### Data to process
- Opening Delimiter -

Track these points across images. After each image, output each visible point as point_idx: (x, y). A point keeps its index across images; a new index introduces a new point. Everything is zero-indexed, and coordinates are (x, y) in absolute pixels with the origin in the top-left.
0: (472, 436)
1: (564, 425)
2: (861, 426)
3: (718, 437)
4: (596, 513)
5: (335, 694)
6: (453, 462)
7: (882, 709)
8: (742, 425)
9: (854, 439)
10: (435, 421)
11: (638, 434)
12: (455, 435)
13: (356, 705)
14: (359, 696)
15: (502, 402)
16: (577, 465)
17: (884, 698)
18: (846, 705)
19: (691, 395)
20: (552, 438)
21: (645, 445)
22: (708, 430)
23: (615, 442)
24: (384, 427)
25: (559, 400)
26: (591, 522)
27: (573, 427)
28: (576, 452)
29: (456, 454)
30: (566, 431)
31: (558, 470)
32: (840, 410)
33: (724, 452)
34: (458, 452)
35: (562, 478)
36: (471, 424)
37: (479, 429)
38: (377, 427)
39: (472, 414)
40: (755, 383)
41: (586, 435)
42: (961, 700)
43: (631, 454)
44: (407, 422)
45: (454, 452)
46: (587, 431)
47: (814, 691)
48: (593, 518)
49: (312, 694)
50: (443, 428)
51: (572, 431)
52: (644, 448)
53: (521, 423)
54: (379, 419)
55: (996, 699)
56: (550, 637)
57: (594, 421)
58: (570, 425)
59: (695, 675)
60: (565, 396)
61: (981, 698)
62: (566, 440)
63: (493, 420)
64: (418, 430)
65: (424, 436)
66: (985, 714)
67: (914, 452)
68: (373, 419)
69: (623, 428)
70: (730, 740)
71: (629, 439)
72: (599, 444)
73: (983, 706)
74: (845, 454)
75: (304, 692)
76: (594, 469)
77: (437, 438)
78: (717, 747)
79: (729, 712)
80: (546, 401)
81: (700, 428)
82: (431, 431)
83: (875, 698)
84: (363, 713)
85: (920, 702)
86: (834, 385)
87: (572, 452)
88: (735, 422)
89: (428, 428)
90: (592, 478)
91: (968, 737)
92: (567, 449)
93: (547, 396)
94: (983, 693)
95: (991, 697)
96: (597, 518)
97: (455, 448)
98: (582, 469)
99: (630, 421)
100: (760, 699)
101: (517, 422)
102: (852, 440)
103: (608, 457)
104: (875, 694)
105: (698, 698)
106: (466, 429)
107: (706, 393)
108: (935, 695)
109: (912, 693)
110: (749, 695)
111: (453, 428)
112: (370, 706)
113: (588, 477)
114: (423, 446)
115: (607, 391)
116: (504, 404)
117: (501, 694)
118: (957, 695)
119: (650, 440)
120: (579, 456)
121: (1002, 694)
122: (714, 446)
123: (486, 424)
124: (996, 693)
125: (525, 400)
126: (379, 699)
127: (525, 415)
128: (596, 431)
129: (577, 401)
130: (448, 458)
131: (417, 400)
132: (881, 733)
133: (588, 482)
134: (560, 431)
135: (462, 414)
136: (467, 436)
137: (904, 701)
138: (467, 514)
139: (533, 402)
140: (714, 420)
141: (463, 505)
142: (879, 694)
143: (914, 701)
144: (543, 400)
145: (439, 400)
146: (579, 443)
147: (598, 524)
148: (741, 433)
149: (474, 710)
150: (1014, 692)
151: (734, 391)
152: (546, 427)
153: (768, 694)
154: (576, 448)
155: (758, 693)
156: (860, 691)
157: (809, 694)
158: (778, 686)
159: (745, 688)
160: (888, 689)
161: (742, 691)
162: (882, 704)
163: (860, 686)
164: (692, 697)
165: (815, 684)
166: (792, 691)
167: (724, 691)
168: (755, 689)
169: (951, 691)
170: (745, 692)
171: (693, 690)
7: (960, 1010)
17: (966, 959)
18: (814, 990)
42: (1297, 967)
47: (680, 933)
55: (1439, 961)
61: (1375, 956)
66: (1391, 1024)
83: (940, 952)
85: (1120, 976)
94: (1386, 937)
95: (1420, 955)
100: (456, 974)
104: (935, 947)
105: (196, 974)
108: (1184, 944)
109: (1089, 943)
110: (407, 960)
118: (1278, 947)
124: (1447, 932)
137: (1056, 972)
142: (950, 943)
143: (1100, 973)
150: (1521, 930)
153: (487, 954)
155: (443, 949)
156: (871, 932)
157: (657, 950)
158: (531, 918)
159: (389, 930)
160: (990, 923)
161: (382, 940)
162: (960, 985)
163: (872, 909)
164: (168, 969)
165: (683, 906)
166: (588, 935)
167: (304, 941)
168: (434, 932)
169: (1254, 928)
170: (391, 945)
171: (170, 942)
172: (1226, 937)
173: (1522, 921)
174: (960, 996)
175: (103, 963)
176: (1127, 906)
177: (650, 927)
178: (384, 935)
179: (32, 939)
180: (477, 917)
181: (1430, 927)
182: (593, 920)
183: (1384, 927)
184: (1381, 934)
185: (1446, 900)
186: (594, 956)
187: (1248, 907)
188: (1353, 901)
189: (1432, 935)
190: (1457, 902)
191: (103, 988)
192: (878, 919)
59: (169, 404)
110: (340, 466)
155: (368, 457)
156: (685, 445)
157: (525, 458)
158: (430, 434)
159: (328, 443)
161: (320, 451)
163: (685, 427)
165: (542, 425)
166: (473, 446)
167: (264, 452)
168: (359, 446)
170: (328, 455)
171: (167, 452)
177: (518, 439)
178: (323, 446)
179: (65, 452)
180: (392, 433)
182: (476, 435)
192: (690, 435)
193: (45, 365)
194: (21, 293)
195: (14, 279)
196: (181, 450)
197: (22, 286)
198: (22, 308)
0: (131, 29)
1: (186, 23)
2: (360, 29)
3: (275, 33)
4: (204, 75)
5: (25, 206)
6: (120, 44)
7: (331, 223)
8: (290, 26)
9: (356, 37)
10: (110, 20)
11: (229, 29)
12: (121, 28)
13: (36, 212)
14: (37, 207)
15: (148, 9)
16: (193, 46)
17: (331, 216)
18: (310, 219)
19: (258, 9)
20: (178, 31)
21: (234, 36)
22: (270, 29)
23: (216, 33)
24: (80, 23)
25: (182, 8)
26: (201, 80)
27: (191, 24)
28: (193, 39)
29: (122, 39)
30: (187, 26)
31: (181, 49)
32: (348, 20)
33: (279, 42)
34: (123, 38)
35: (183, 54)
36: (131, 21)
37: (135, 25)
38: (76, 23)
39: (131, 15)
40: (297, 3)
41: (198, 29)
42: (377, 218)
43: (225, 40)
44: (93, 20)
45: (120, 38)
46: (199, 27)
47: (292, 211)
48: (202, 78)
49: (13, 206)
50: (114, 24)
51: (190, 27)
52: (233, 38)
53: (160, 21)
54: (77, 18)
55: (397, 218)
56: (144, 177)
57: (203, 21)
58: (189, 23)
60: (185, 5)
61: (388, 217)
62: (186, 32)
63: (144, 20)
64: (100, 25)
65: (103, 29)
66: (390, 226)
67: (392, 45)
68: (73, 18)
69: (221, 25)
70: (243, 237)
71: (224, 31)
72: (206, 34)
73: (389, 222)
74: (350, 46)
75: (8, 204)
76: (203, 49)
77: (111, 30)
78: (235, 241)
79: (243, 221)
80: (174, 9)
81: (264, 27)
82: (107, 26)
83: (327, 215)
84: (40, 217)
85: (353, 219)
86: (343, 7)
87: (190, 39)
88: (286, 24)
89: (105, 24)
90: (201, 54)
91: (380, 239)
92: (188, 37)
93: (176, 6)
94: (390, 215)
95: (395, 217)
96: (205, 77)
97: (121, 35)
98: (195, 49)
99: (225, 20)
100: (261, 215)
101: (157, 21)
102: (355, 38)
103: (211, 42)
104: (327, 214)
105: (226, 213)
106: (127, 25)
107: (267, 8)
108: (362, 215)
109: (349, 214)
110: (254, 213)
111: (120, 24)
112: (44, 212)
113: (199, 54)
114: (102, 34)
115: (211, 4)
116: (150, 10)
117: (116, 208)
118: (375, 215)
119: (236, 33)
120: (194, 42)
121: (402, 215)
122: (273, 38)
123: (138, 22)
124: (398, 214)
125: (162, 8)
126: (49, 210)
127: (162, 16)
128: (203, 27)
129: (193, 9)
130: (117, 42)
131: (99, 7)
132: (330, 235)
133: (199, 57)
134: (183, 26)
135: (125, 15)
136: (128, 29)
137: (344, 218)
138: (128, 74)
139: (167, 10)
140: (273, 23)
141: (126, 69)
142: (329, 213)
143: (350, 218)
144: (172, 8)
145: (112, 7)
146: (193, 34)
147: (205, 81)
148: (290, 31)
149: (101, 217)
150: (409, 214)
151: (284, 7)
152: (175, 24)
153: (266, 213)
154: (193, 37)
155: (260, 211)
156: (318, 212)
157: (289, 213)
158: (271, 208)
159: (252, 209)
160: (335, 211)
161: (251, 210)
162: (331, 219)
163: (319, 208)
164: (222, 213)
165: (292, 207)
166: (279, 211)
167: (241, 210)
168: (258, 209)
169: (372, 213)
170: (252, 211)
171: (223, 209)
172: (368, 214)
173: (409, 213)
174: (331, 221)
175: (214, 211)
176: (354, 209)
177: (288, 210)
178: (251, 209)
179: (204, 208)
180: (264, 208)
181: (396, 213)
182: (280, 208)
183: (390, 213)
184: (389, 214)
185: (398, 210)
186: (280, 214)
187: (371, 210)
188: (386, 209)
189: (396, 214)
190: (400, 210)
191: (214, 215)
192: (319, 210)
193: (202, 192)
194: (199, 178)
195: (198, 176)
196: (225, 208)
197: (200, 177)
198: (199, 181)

- Closing Delimiter -

### Task item
Return the entries above unchanged, starting at the first line and stopping after the line with "100: (760, 699)".

### Solution for this problem
Track these points across images. After each image, output each visible point as point_idx: (x, y). A point keeps its index across images; a new index introduces a new point. Everything is zero-indexed, and coordinates are (x, y) in absolute pixels with the origin in the top-left.
0: (472, 436)
1: (564, 425)
2: (861, 426)
3: (718, 437)
4: (596, 513)
5: (335, 694)
6: (453, 462)
7: (882, 709)
8: (742, 425)
9: (854, 439)
10: (435, 421)
11: (638, 434)
12: (455, 435)
13: (356, 705)
14: (359, 696)
15: (502, 402)
16: (577, 465)
17: (884, 698)
18: (846, 705)
19: (691, 395)
20: (552, 438)
21: (645, 445)
22: (708, 430)
23: (615, 442)
24: (384, 427)
25: (559, 400)
26: (591, 522)
27: (573, 427)
28: (576, 452)
29: (456, 454)
30: (566, 431)
31: (558, 470)
32: (840, 410)
33: (724, 452)
34: (458, 452)
35: (562, 478)
36: (471, 424)
37: (479, 429)
38: (377, 427)
39: (472, 414)
40: (755, 383)
41: (586, 435)
42: (961, 700)
43: (631, 454)
44: (407, 422)
45: (454, 452)
46: (587, 431)
47: (814, 691)
48: (593, 518)
49: (312, 694)
50: (443, 428)
51: (572, 431)
52: (644, 448)
53: (521, 423)
54: (379, 419)
55: (996, 699)
56: (550, 637)
57: (594, 421)
58: (570, 425)
59: (695, 675)
60: (565, 396)
61: (981, 698)
62: (566, 440)
63: (493, 420)
64: (418, 430)
65: (424, 436)
66: (985, 714)
67: (914, 452)
68: (373, 419)
69: (623, 428)
70: (730, 740)
71: (629, 439)
72: (599, 444)
73: (983, 706)
74: (845, 454)
75: (304, 692)
76: (594, 469)
77: (437, 438)
78: (717, 747)
79: (729, 712)
80: (546, 401)
81: (700, 428)
82: (431, 431)
83: (875, 698)
84: (363, 713)
85: (920, 702)
86: (834, 385)
87: (572, 452)
88: (735, 422)
89: (428, 428)
90: (592, 478)
91: (968, 737)
92: (567, 449)
93: (547, 396)
94: (983, 693)
95: (991, 697)
96: (597, 518)
97: (455, 448)
98: (582, 469)
99: (630, 421)
100: (760, 699)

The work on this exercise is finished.